Celana jeans hitam sepahanya ia tepuk-tepuk lantaran ketumpahan air lelehan es batu dari gelas
sodanya tadi.

“Hei,” panggil Saki.

“Apa?” tanya Shoyou mendekat pada Saki yang menatap jendela luar. Salju sedikit demi sedikit
bertabur di luar sana.

“Apa... Setelah ini kamu benar-benar akan pergi untuk masuk ke tim voli?” tanya Saki pelan.
Shoyou mengangguk, pandangannya tertuju pada salju yang berjatuhan, senyum tipis terukir di
paras lucunya. “Ya. Mungkin akan butuh waktu lama bagi kita untuk bertemu lagi,”

We talk all of the time

But it still feels like I’m just a voice on the line, so

“Tapi kamu tahu? Aku benar-benar suka tahun ini, tahun dimana kamu dan aku bertambah dekat,
tahun dimana kita bermain skateboard bersama. Tahun dimana sepatu kets dan baju sport longgar
seperti ini masihlah keren! Mana tahu di tahun depan nanti ini semua sudah menghilang?” ujar
Shoyou.

Saki mengangguk. Benaknya berkecamuk. Ia tidak mau malam ini berakhir, ia mau Shoyou tetap
lebih lama berada di sampingnya. Ia tidak mau berpisah. Ia tidak mau tahun ini berakhir.

“Shoyou, mau berfoto bersama? Aku sangat menyukai tahun ini,” tanya Saki.

Shoyou mengangguk dengan senang, kamera tua di atas nakas Saki lekas ia ambil dan dengan cepat
mendekap Saki. Lampu flash dengan tiba-tiba menyilaukan mata Saki, berbanding terbalik dengan
Shoyou yang sudah siap dengan senyum lebarnya.

“IHH!! Shoyou! Aku belum siap tahu!!!” kesal Saki yang hanya dibalas tawa kencant oleh Shoyou.

Foto biasa, dengan hasil aneh.

Tapi buktinya, mampu membuat Saki tertawa sendiri lepas 5 tahun lamanya telah berlalu.

Juni, 2004.

“Saki! Kangen aku?” seru pemuda bersurai oranye riang.

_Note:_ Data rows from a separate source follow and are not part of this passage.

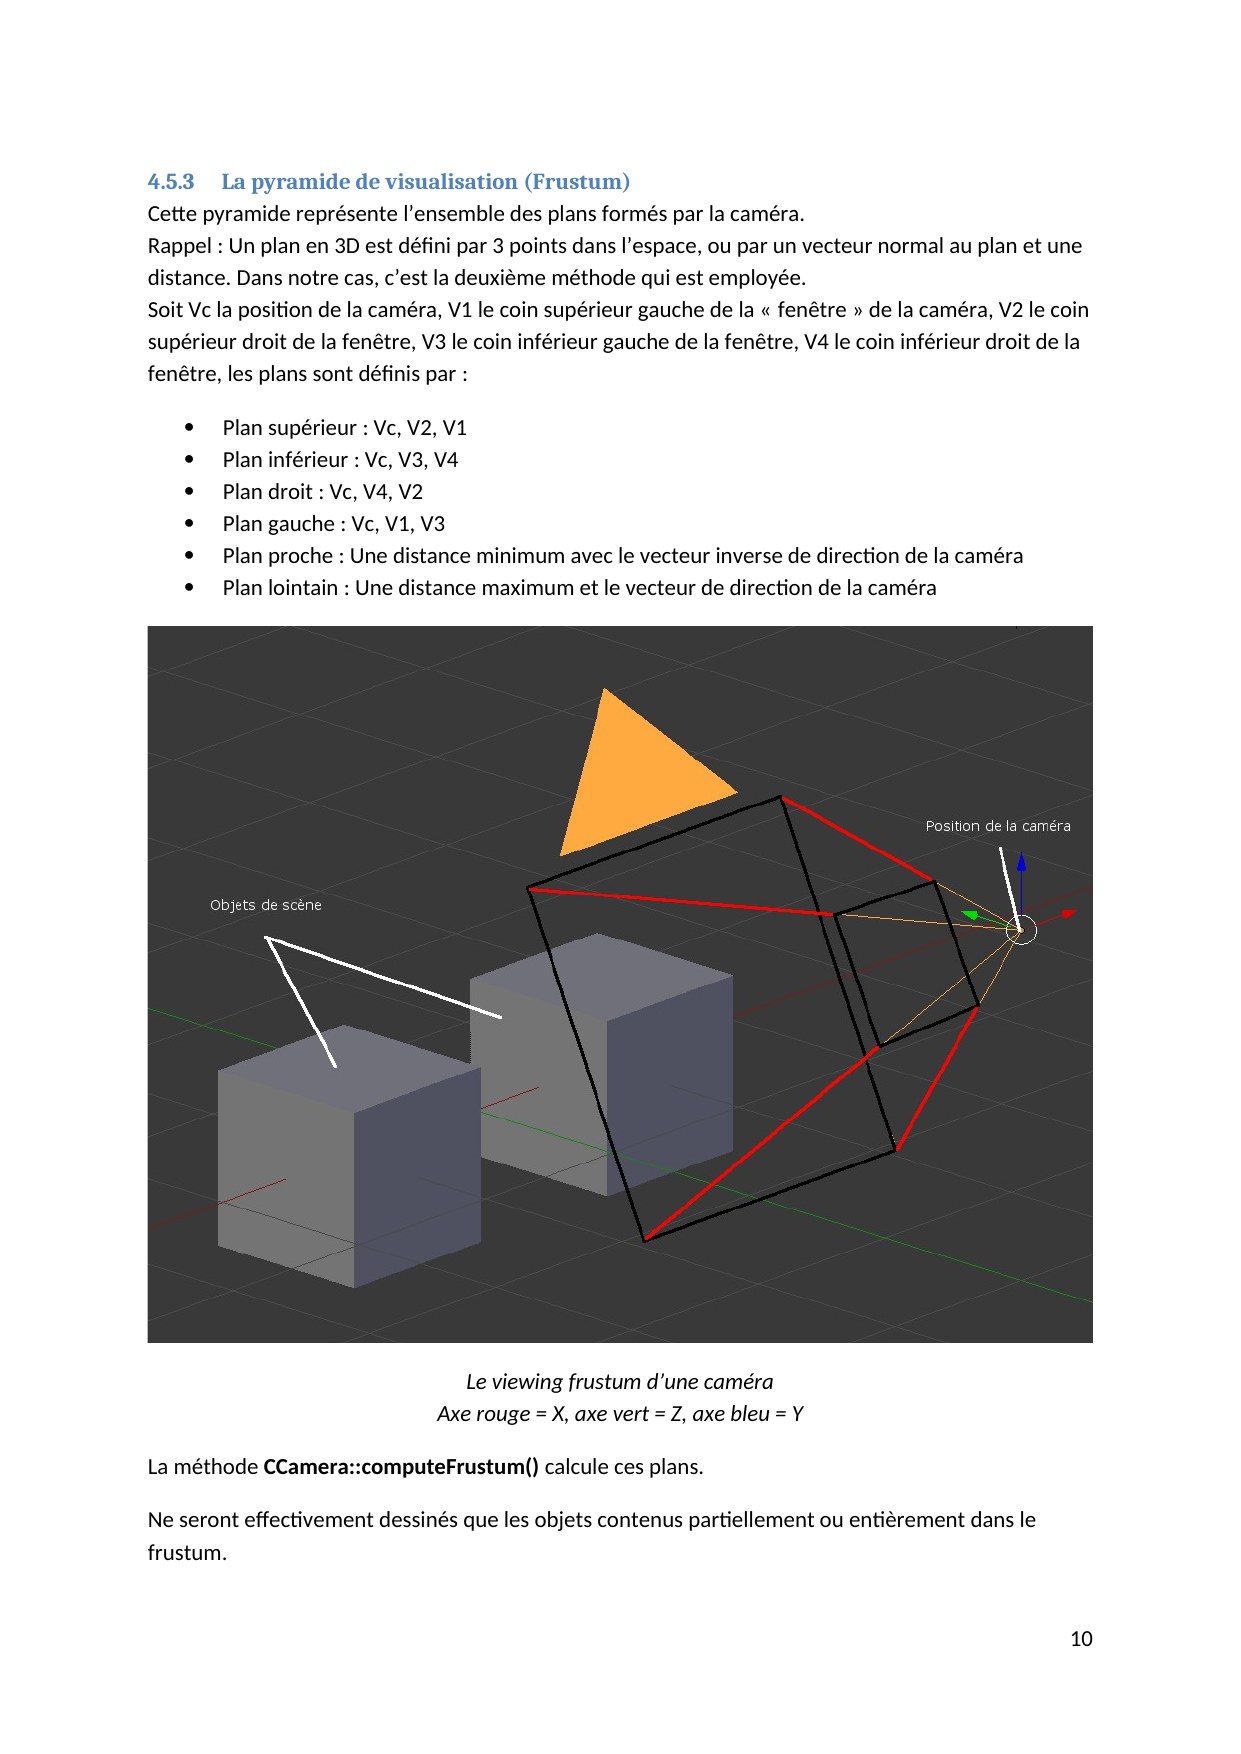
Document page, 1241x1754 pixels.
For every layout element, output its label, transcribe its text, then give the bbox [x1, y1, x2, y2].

list Plan inférieur : Vc, V3, V4 [185, 445, 1093, 473]
picture [147, 626, 1093, 1343]
list Plan droit : Vc, V4, V2 [185, 477, 1093, 505]
list Plan supérieur : Vc, V2, V1 [185, 413, 1093, 441]
text Le viewing frustum d’une caméra Axe rouge = X, axe vert = Z, axe bleu = Y [148, 1367, 1093, 1427]
list Plan gauche : Vc, V1, V3 [185, 509, 1093, 537]
list Plan proche : Une distance minimum avec le vecteur inverse de direction de la caméra [185, 541, 1093, 569]
text Cette pyramide représente l’ensemble des plans formés par la caméra. Rappel : Un plan en 3D est défini par 3 points dans l’espace, ou par un vecteur normal au plan et une distance. Dans notre cas, c’est la deuxième méthode qui est employée. Soit Vc la position de la caméra, V1 le coin supérieur gauche de la « fenêtre » de la caméra, V2 le coin supérieur droit de la fenêtre, V3 le coin inférieur gauche de la fenêtre, V4 le coin inférieur droit de la fenêtre, les plans sont définis par : [148, 199, 1093, 388]
text Ne seront effectivement dessinés que les objets contenus partiellement ou entièrement dans le frustum. [148, 1505, 1093, 1566]
list Plan lointain : Une distance maximum et le vecteur de direction de la caméra [185, 573, 1093, 602]
subtitle 4.5.3 La pyramide de visualisation (Frustum) [148, 168, 1093, 195]
text La méthode CCamera::computeFrustum() calcule ces plans. [148, 1452, 1093, 1480]
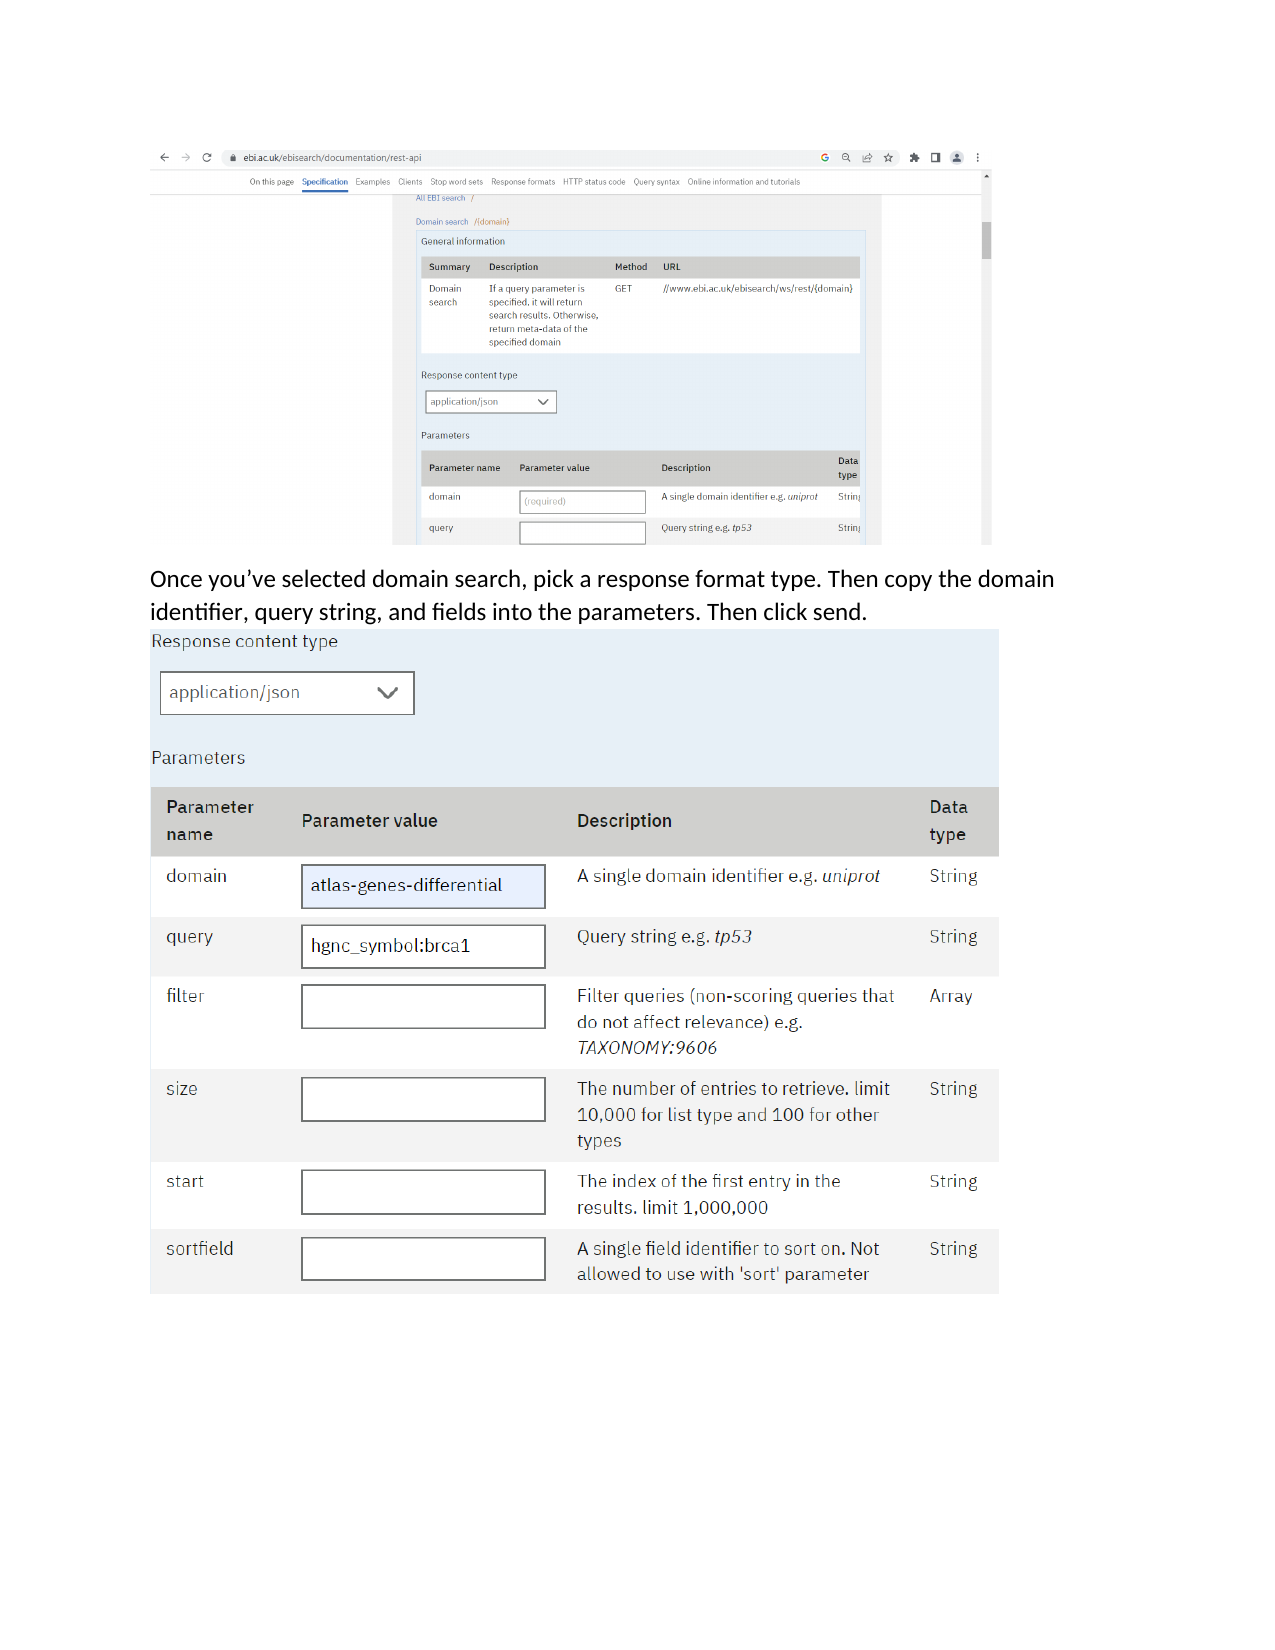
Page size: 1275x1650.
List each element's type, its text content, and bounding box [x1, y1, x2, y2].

Senyum lebar terulas, manik Saki sampai menyipit.

“IYA DONGG!!”
Lights on the ceilings, we’re more than a feeling.

“HAHAHAHA!! ASTAGA, KAMU MASIH MENYIMPAN FOTO ITU?” Shoyou tertawa nyaring. Foto yang
mulai menguning dengan ekspresi mereka berdua yang lucu masih saja dipajang di atas nakas Saki
sesaat saat ia baru masuk ke rumah teman lamanya tersebut.

“Ya suka-suka aku, dong!” cuek Saki membawa minuman cola favorit mereka berdua.

“Duh, jadi pengen balik ke tahun 1999,” ujar Shoyou, tersenyum dengan pikiran melayang jauh ke
memori bertajuk nostalgi.

“Iya, duh, kangen tahun itu,” ujar Saki.

Keduanya lantas menghabiskan waktu mengulang masa-masa di tahun 1999.

So, if you wanna come over, act like it’s 1999

End.
Tentang Penulis

Cielo Nadiva Capullet Maulana, yang akrabnya dipanggil ‘Dipa' atau ‘Cece' oleh
anak-anak kelas X PPLG 2 ini sebenernya lebih seneng gambar sama bikin
cerita. Niat awal masuk jurusan mm, eh kelempar soalnya nilainya kurang
huhuhu. Lahir di Lamongan, 18 April 2006 dengan rusuhnya. Bercita-cita punya
pekerjaan yang gampang nyaman dan berpenghasilan milyaran, hobi anak ini
adalah ngehalu sampai lembur. Mulai tertarik sama yang namanya desain
grafis dari jaman gajah mada duduk di atas genteng, Cielo Nadiva ini sejauh ini
berusaha mengembangkan bakat gambarnya.